We, like the Board, properly rely on the ALJ's firsthand consideration of the evidence. See Slusher v. N.L.R.B., 432 F.3d 715, 727 (7th Cir.2005) ("`[O]n matters which the [ALJ], having heard the evidence and seen the witnesses, is best qualified to decide, the agency should be reluctant to disturb his findings unless error is clearly shown.'") (quoting Universal Camera v. N.L.R.B., 340 U.S. 474, 494, 71 S.Ct. 456, 95 L.Ed. 456 (1951)). The ALJ's discussions of the credibility of witnesses and of the company's motive in firing Stevenson were extremely thorough and well-reasoned, and together are sufficient support for the Board's conclusion that the company violated §§ 8(a)(1) and 8(a)(3) by firing Stevenson because of his allegiance to the Union.
Substantial evidence supports the NLRB's holding that Spurlino violated NLRA §§ 8(a)(1) and 8(a)(5) by assigning warehouse project work to individuals outside the Kentucky Avenue bargaining unit.
Ordinarily, "the `contracting out' of ... work previously performed by members of an existing bargaining unit is a subject about which the [NLRA] requires employers and the representatives of their employees to bargain collectively." Fibreboard Paper Prods. Corp. v. N.L.R.B., 379 U.S. 203, 209, 85 S.Ct. 398, 13 L.Ed.2d 233 (1964); see also N.L.R.B. v. Joy Recovery Tech. Corp., 134 F.3d 1307, 1315 (7th Cir. 1998).

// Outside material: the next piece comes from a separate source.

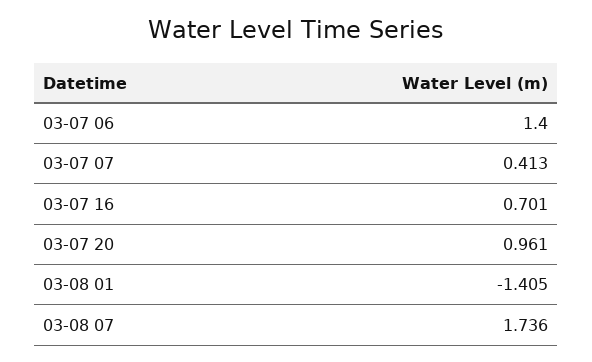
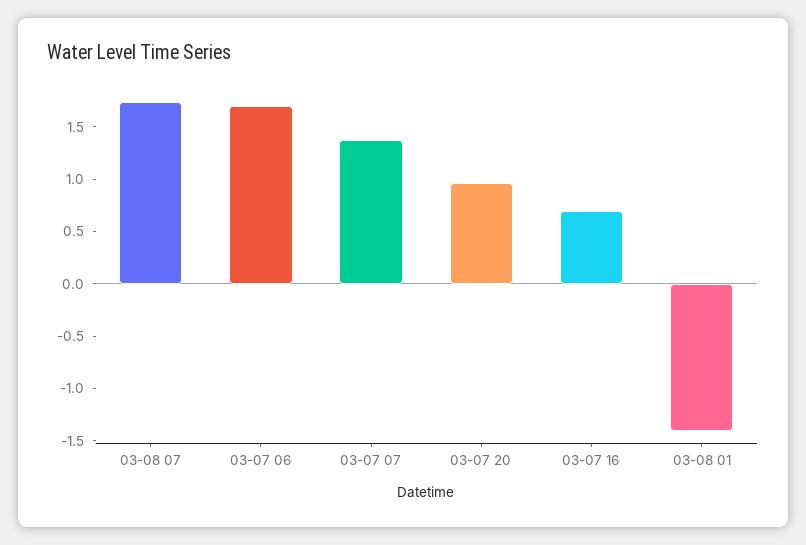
03-07 06: 1.4 -> 1.7
03-07 07: 0.413 -> 1.4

The ALJ found, and the Board agreed, that Spurlino never offered to bargain over the use of subcontractors. The ALJ further discredited Spurlino's contention that it had a past practice of using non-unit employees from Ohio, and because of Spurlino's non-production of records, concluded that the company's use of non-unit labor for the warehouse project was a change of its business practice. The ALJ believed that this use of subcontractors
On appeal, Spurlino does not challenge these conclusions, but argues that it was faced with a "sudden business need" to subcontract and asserts that the ALJ recognized this. This is a strained, selective reading of the ALJ's memorandum. The ALJ stated that Spurlino "has never contended the existence of a financial emergency or shown that the use of subcontractors... was based on compelling economic reasons," and that Spurlino "would be hard pressed to make such an argument." Two members of the Board also noted that the company had failed to raise the matter of "economic exigency" before the ALJ, and thus it was waived.
The Board properly adopted the reasoning of the ALJ to conclude that Spurlino engaged in unfair labor practices.
For the foregoing reasons, we DENY Spurlino's cross-petition for review and GRANT the NLRB's application for enforcement in its entirety.